La trama si infittisce a Banca del Giappone Sede centrale. Il divario tra i tassi di Tokyo e quelli di altre economie sviluppate si sta allargando rapidamente. La vera domanda è cosa significa per Pechino. Finora, la People's Bank of China ha resistito all'impulso di allentare sostanzialmente la politica monetaria.

Se la PBOC decide di competere con Tokyo e abbassare il valore dello yuan, anche altre banche centrali potrebbero sentirsi costrette a indebolire i tassi di cambio. È uno scenario folle che preoccupa economisti come Jim O'Neill, ex Goldman Sachs.

O'Neill osserva che se lo yuan continua a scendere, Pechino lo vedrà come un ingiusto vantaggio competitivo, quindi i parallelismi con la crisi finanziaria asiatica sono perfettamente evidenti. I funzionari cinesi, avverte O'Neill, "non vorrebbero che questa svalutazione delle valute minacciasse la loro economia".

Naturalmente, i guai in arrivo che Singapore sembra segnalare potrebbero essere una finta. L'economista Carlos Casanova dell'Union Bancaire Privée indica una serie di motivi per cui l'Asia potrebbe riservare alcune sorprese al rialzo il prossimo anno. Loro includono riapertura post Covid; un problema di inflazione meno acuto che in Occidente; migliori fondamentali di crescita in generale; e tassi di cambio più flessibili.

"L'Asia emergerà come un punto luminoso in quello che sembra un altro anno estremamente volatile", afferma Casanova. Aggiunge che "vediamo meno rischi in India e Indonesia, dato il loro orientamento interno e la demografia favorevole".

Anche la Cina, aggiunge, “dovrebbe beneficiare di una ripresa ciclica, poiché riapre gradualmente la sua economia dal secondo trimestre del 2023 in poi. Gli esportatori asiatici con esposizione alla domanda cinese dovrebbero beneficiare di questo processo, guidato dagli esportatori di materie prime ed energia in Australia e Indonesia".

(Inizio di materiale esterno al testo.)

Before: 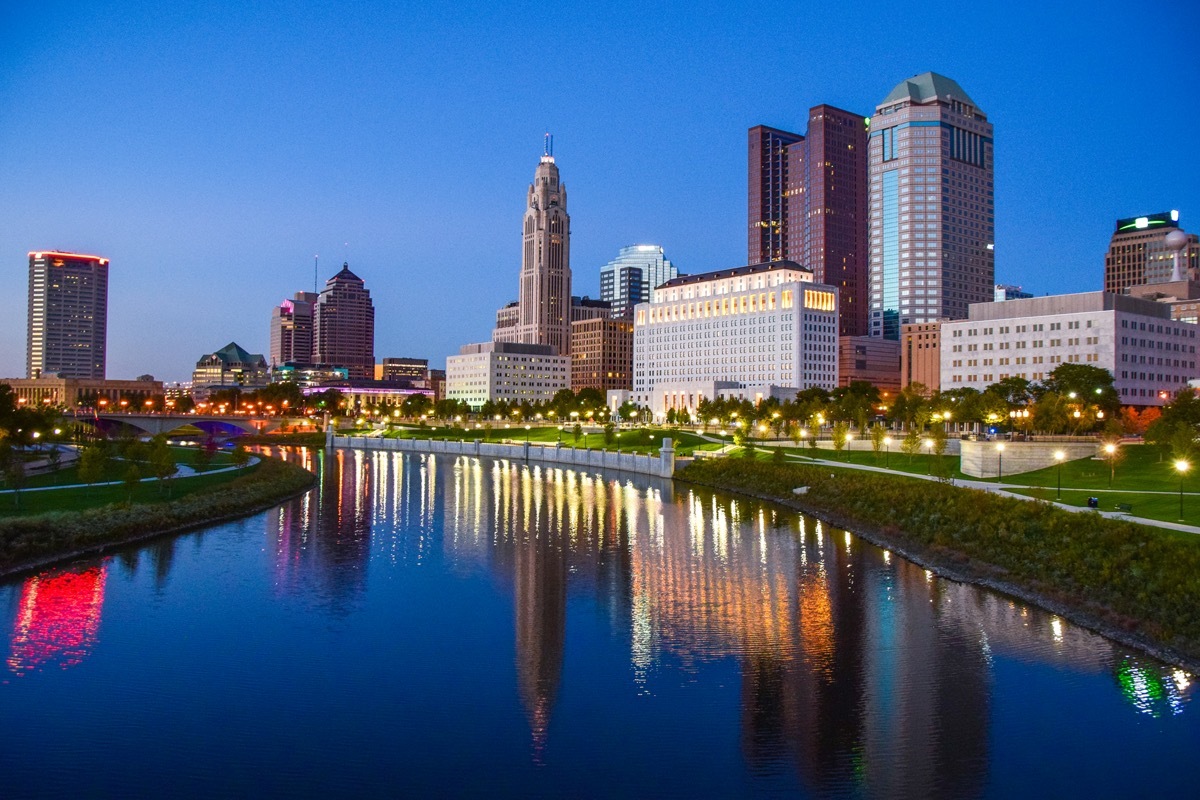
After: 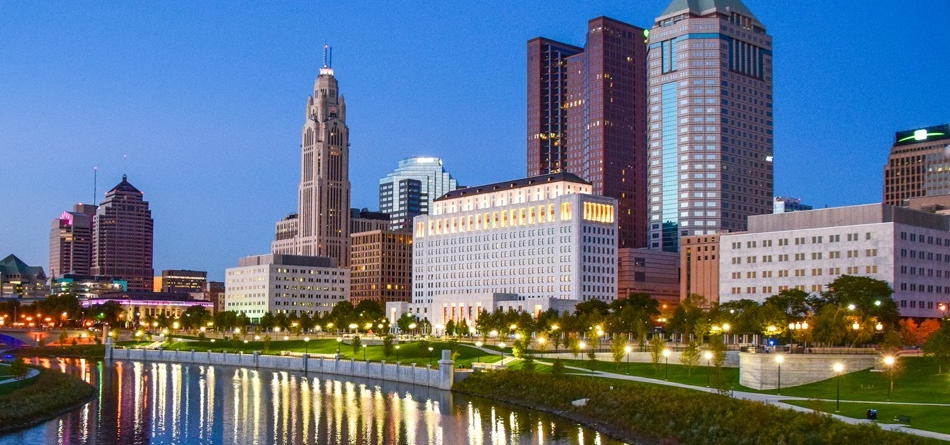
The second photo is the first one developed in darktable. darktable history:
crop: left 18.42%, top 11.079%, right 2.378%, bottom 33.295%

Eppure la Cina potrebbe facilmente essere lo spoiler in questa narrazione. "L'attuale debolezza dell'economia cinese... deriva da fattori sia interni che esterni, che possono essere visti nei recenti flussi commerciali", afferma l'economista Steven Cochrane di Moody's Analytics.

Gli economisti di Nomura Holdings scrivono che il percorso verso la riapertura "potrebbe essere lento, doloroso e accidentato". Hui Shan di Goldman Sachs nota che i cinesi “la crescita può ammorbidirsi durante la fase iniziale della riapertura, simile all'esperienza di diverse economie dell'Asia orientale che in precedenza implementavano controlli Covid relativamente rigorosi.

Per vedere come sta andando l'Asia, non c'è niente di folle nel fatto che gli investitori seguano gli zig e zag del PIL di Singapore. Al momento, tuttavia, non sembra che il 2023 offrirà molti lieto fine.